Plans for the church began in 1930. But only the basement was finished before the Depression stopped construction in 1931. Parishioners worshipped below ground until the upper part of the 500-seat church was completed in 1954.

It quickly became a landmark in the area, with its simple neo-gothic facade, strong brick exterior and a circular stained-glass window fashioned in France depicting St. John, which overlooked parishioners from the rear of the choir loft.

Ten years ago, St. John's became one of the first parishes in the diocese to undergo an amalgamation, bringing it, along with St. Bernard's and Assumption, together into one parish.

Today the church's fate is unknown, Bishop Frederick Henry told about 200 people who attended the closing Mass. It's unlikely to remain as a church since parking around the building in the dense residential/commercial neighborhood is abysmal.

Instead, it will probably see the wrecking ball. The diocese has talked with developers about the prime piece of property located in what has become a gentrified section of the city.

He assured them that all the revenues would remain in the parish for use at some future date, perhaps for the construction of a new church elsewhere in the parish.

If it was painful for the parishioners, it seemed equally difficult for the bishop, who is looking more stooped from riding the circuit since the beginning of the year closing churches around southern Alberta.

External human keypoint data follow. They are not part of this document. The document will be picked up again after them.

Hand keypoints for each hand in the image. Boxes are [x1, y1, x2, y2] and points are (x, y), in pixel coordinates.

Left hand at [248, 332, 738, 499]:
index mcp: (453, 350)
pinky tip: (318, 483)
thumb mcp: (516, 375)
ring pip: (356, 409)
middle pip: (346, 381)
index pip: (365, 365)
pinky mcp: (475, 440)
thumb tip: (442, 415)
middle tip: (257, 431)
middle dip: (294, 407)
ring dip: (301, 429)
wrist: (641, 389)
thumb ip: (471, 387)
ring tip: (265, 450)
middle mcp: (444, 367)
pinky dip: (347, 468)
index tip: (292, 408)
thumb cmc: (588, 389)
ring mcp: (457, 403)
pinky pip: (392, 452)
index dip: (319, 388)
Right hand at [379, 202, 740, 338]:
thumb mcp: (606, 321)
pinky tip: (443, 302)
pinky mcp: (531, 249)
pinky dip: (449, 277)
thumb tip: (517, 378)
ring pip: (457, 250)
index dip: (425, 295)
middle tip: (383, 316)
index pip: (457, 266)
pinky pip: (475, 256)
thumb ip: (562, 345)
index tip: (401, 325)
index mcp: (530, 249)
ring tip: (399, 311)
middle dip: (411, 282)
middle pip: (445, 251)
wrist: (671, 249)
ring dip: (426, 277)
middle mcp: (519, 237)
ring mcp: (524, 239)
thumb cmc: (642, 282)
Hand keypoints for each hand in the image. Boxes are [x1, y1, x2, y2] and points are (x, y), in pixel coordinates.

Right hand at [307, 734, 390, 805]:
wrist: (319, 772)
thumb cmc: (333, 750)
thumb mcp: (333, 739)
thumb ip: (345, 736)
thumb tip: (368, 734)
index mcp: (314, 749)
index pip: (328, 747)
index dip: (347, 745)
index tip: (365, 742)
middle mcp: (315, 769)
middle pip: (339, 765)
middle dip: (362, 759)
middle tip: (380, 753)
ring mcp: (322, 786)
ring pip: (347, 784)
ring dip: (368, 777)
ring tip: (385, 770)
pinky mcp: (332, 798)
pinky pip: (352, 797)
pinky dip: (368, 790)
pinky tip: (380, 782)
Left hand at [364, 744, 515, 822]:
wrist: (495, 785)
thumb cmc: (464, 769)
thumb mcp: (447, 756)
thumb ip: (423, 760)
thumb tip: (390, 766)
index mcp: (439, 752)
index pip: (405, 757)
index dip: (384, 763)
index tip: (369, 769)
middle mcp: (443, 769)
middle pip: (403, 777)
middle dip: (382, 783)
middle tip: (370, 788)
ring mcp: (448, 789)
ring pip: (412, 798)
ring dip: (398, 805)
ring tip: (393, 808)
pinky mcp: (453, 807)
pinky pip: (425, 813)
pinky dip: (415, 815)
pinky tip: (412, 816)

More than two dozen churches are shutting their doors permanently across the diocese. Two weeks earlier, Henry officiated at the last Mass for St. Francis Xavier in Crossfield, a pioneer prairie church north of Calgary.

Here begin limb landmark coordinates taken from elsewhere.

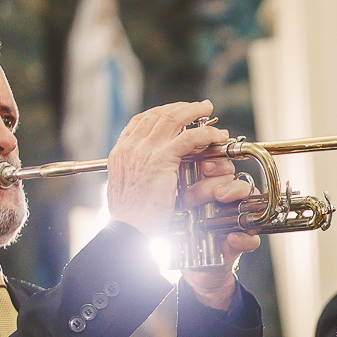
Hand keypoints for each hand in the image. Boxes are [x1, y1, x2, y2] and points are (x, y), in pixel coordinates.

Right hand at [106, 101, 228, 236]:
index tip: (178, 112)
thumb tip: (147, 171)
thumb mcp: (128, 190)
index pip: (140, 121)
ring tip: (209, 110)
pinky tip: (216, 135)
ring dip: (194, 113)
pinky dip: (205, 133)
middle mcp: (130, 147)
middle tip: (199, 107)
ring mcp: (144, 151)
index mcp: (120, 152)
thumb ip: (137, 173)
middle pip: (157, 115)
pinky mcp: (161, 160)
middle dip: (181, 108)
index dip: (162, 112)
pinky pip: (188, 138)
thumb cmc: (131, 219)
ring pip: (172, 120)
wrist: (129, 230)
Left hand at [178, 157, 260, 309]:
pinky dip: (244, 238)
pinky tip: (231, 238)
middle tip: (193, 194)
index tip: (201, 166)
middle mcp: (227, 200)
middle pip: (234, 177)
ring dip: (234, 195)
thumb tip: (164, 162)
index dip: (215, 161)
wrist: (191, 267)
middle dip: (216, 181)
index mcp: (211, 186)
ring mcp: (238, 219)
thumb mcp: (172, 206)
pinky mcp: (243, 241)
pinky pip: (253, 237)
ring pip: (248, 198)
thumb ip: (172, 184)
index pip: (220, 165)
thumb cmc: (181, 232)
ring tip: (218, 201)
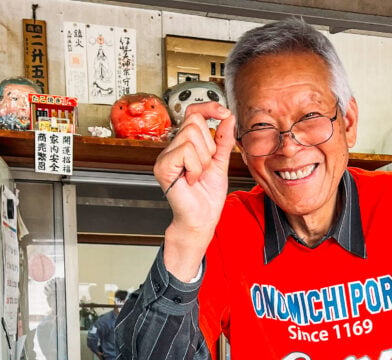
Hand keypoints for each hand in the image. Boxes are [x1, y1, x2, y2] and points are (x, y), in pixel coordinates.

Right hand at [154, 102, 236, 280]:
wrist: (202, 219)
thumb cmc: (207, 196)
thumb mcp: (221, 162)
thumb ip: (224, 140)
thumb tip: (228, 118)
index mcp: (185, 144)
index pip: (192, 112)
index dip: (208, 107)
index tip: (223, 113)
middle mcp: (172, 147)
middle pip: (194, 123)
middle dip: (209, 146)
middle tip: (205, 167)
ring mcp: (165, 156)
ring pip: (191, 136)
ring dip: (202, 159)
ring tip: (198, 175)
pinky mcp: (163, 167)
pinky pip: (186, 152)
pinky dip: (195, 167)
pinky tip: (191, 180)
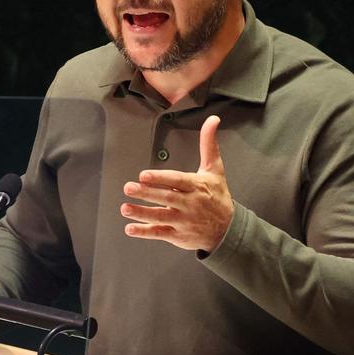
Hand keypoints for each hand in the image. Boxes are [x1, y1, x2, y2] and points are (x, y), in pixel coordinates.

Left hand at [120, 115, 233, 252]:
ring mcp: (183, 221)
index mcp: (197, 186)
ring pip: (160, 217)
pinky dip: (144, 231)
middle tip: (128, 187)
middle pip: (166, 198)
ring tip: (125, 208)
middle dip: (146, 193)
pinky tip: (130, 228)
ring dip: (141, 213)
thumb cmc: (218, 196)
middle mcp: (190, 204)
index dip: (160, 178)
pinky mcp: (178, 235)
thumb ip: (209, 144)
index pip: (177, 181)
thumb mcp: (215, 170)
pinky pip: (159, 233)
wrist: (227, 230)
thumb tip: (213, 119)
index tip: (144, 175)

Although the rural closing was more elaborate with a recitation of church history, a display of church artifacts, and a banquet for 180 in the community hall, the mood was strikingly similar.

Both at St. John's and St. Francis, Henry explained that on June 24, the feast of the birth of St. John the Baptist, he celebrated the 15th anniversary of his ordination as bishop.

Henry recounted how, that morning just before driving out to Crossfield to close the church, he reflected in prayer about his call from the Holy Father to become a bishop.

Had he known then that little more than a decade later he'd be called to Calgary to oversee a major restructuring that would lead to church closures, Henry confessed he might have refused the call: "Lord, you better find someone else. My heart is not up to this."

In fact, Henry advised his fellow bishops that if they want to be popular, don't follow in his path. If they want to do the right thing to ensure a successful future for the church, however, then he counsels them to look at what they are doing and how they can do it better. "It will be painful and it could lead to change," he says.

Henry described how much the Catholic Church has changed since he was ordained a priest 33 years ago. For a priest the demands are greater, expectations higher, stresses and strains more numerous. Two Calgary priests are on sick leave due to stress, he said.

There are fewer clergy while the diocese continues to grow and the demographics continue to shift. He cited the example of St. Albert the Great Parish in Calgary's Mackenzie Lake, a new subdivision. It meets in two school gymnasiums. It has more people in attendance than the combined membership of five Calgary inner city churches.

When St. Albert's new church is constructed, it will seat 1,200 to 1,500 people.

In contrast, while St. John's was financially and structurally viable, most of its members lived outside the parish boundaries and there were insufficient volunteers for the church to function properly.

While he advises clergy to work smarter, not harder, Henry tells the laity that lay formation and leadership are more important than ever.

As in all the closures, he walked around the church to significant stations - the baptismal font, confessional/reconciliation room, the Stations of the Cross, the lectern and the altar, urging members to remember the past.

Then as a closing gesture everyone was invited to file up the centre aisle to reverence the altar with a bow, a kiss, a touch, a genuflection.

"When we walk together, the pain and the burden is much lighter," Henry said. "All through the ups and downs and the turmoil, we're called to embrace the future."